Moreover, on Nov. 3, the Trump administration started the official process of pulling the United States out of the Paris climate agreement. The agreement, having nearly 200 countries involved,  aims to “strengthen the global response to the threat of climate change by keeping a global temperature rise this century well below 2 degrees Celsius above pre-industrial levels and to pursue efforts to limit the temperature increase even further to 1.5 degrees Celsius.” As the world’s second-largest emitter of greenhouse gases and the only nation to abandon the global effort to combat climate change, America’s withdrawal from the agreement sends out a powerful signal of its neglect toward the urgency to fight against global warming. 

“I think that we are abdicating a leadership role in [the discussion of climate change],” said history teacher Mike Williams. “We are the number one economy on the face of the planet and the science is there. We are announcing to the world that [climate change] is not an issue when it is. In our ability to shape that argument to our benefit, as well as the world’s benefit, we are deciding through this President’s policies to just throw our hands in the air and abdicate that power, and we do so in a way that is counter to the overwhelming evidence that this is going on. We are choosing to not have a leadership role in shaping that policy and kind of laughing in the face of received knowledge about science.”  

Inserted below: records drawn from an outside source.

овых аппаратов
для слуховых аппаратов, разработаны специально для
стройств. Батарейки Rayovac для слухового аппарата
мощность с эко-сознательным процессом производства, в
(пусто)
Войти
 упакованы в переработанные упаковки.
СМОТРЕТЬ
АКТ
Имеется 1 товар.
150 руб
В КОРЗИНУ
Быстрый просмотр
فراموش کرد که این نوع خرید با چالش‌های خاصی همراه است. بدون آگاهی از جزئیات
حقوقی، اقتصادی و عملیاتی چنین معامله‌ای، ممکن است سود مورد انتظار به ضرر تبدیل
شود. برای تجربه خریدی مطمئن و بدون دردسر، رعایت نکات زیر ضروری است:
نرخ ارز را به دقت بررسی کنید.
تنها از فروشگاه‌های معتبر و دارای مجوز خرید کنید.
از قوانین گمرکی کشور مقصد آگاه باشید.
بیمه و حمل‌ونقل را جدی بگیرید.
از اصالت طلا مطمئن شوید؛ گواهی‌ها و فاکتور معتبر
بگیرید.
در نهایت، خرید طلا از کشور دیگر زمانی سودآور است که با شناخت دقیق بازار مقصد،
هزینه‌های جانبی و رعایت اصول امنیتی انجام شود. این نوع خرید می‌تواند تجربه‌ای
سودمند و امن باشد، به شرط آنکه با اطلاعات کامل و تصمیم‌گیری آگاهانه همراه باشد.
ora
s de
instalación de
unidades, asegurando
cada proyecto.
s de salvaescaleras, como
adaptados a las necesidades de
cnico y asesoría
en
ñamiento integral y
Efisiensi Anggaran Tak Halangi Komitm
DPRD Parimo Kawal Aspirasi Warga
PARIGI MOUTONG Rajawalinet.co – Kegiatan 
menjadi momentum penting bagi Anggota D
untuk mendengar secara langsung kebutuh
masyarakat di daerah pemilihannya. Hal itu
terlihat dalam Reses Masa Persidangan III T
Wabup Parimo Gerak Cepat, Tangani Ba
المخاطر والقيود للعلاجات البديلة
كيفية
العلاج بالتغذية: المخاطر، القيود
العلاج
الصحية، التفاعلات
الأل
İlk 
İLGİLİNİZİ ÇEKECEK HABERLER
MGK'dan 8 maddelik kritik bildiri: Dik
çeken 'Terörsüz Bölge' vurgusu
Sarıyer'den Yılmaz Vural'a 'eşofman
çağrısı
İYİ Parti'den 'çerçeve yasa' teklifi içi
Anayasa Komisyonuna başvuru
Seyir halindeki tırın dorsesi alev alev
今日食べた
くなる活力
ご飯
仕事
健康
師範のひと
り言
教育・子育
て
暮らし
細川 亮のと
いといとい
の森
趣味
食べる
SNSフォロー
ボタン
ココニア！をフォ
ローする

The reality we are facing is happening, not in the near future, but the here and now; a reality that we must not turn our backs on.

Trump’s ridicule of Thunberg’s address to the U.N. and his formal statement of withdrawing from the Paris climate agreement is unacceptable; Trump has taken a step backward with regards to climate change, and has shown clear ignorance toward Earth’s future. If not because of the existing science proving climate change’s devastating effects, the widespread support of action to combat climate change — as evidenced with the recent Global Climate Strike — would likely not exist. Regardless of whether he agrees with climate change or not, Trump should, especially as a prominent world leader, address this issue with the seriousness it deserves.